Speaking at a peace conference in Oklahoma on Thursday,
Archbishop Welby said that the Church should neither pretend
violence was not happening, nor be compromised by being drawn into
it. Instead, he proposed a "prophetic response to violence which
accepts the world as it is and seeks to bring redemption and
salvation".
He told his audience at the Reclaiming the Gospel of Peace
conference, in Oklahoma City, of how the provost of Coventry
Cathedral had begun a reconciliation ministry, following the
destruction of the cathedral and much of the town in German bombing
raids during the Second World War.
Archbishop Welby worked as a canon at the cathedral for five
years, and said it was essential to recognise the evil at the heart
of humanity and how violence "damages the soul", if the Church
wished to speak out against it.
"Reconciliation and an end to violence is something that can
only be achieved by sacrifice and by a prophetic stand. There are
no shortcuts and no cheap options."
Speaking of how the US Church should respond to violence, he
cited the shooting in 2012 at Sandy Hook, where 20 children and six
teachers had been killed at a primary school, as well as the
bombing of a US government building in Oklahoma in 1995, which
killed 168 people.
He acknowledged that, coming from a different culture in the UK,
it would be "discourteous" for him to tell Americans what to
think.
"What does [reconciliation] look like in the USA where there are
people who are faithful Christians on all sides of the debate about
guns?" he asked.
"What it does not mean is to shout louder from your corner in
the conviction that you are right and everyone else is stupid.

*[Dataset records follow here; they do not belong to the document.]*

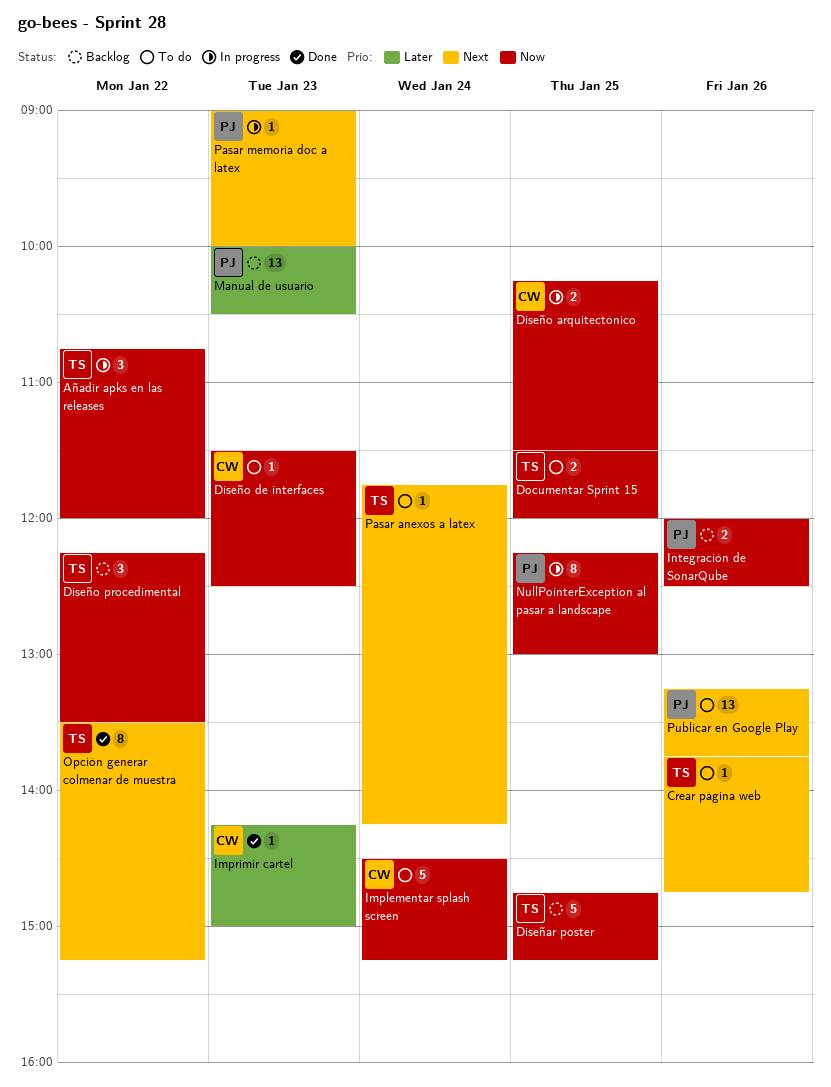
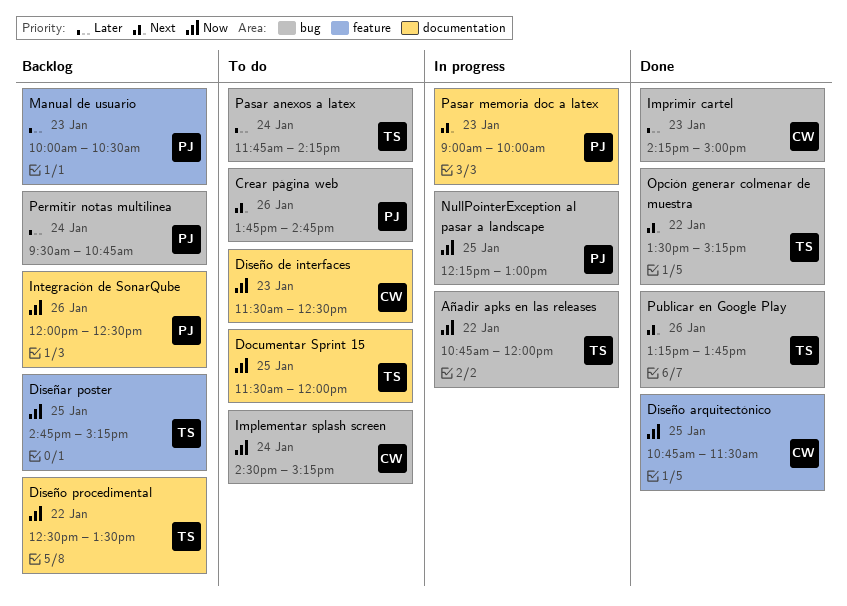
Crear página web, owner: TS -> PJ
Diseño arquitectónico, status: In progress -> Done
Diseño arquitectónico, begins: 10:15 -> 10:45
Diseño procedimental, begins: 12:15 -> 12:30
Pasar anexos a latex, priority: Next -> Later
Permitir notas multilinea: none -> present
Publicar en Google Play, status: To do -> Done
Publicar en Google Play, owner: PJ -> TS

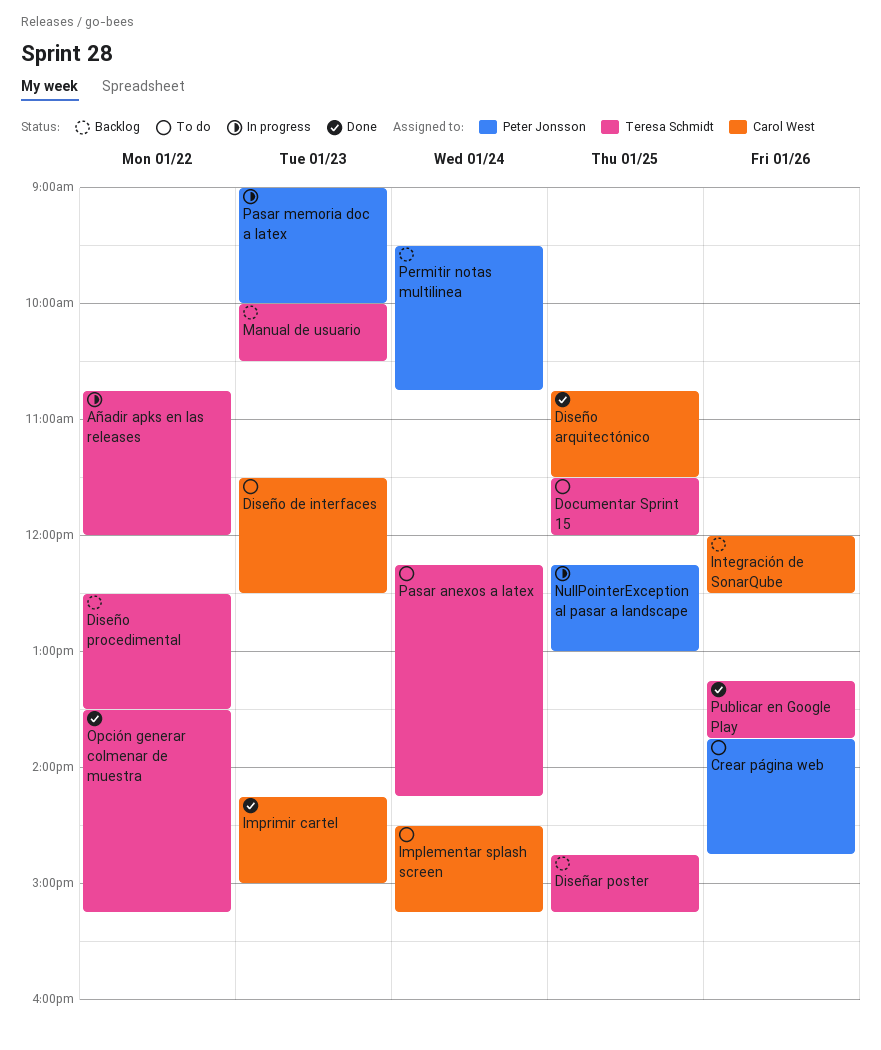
Integración de SonarQube, owner: Peter Jonsson -> Carol West
Manual de usuario, owner: Peter Jonsson -> Teresa Schmidt
Pasar anexos a latex, begins: 11:45 -> 12:15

Rather, a Church committed to the reclaiming of the gospel of peace
looks like those who join their enemies on their knees.
"Here in the USA you look at questions of gun law and violence.
Perhaps part of the answer is not only advocacy, and that must
happen, but being on knees together with the poorest and the most
vulnerable in your local communities."
The Episcopal Church has been increasingly drawn into the
national debate on guns in America in recent years. Earlier this
year, the law in the state of Georgia was changed, making it
possible for churchgoers to bring firearms into church for the
first time.
Bishops and clerics expressed their discomfort with the idea of
parishioners carrying weapons in the pews. In an open letter
opposing the new law, the Bishops of Atlanta and Georgia, the Rt
Revd Robert C. Wright and Scott Anson Benhase, remarked that
supporters of the Bill "claim that if only the 'bad guys' have
guns, then the 'good guys' cannot stop them.
"Our Christian faith has a more complex understanding of 'good
guys' and 'bad guys'. Our biblical understanding of human sin
informs us of this universal truth. This Bill solves nothing, and
it only creates the potential for more gun violence, not less."
Separately, a group of more than 30 Episcopalian bishops have
started a campaign to introduce stricter gun regulation.
Called Bishops Against Gun Violence, the group lobbies for
expanding the system of background checks on those buying firearms,
ensuring that guns are stored safely, and improving access to
mental healthcare.
The three bishops who convened the group said: "We will no
longer be silent while violence permeates our world, our society,
our Church, our homes and ourselves. Our faith calls us to be
ministers of reconciliation, to give voice to the voiceless and to
strive for justice in the name of our Lord."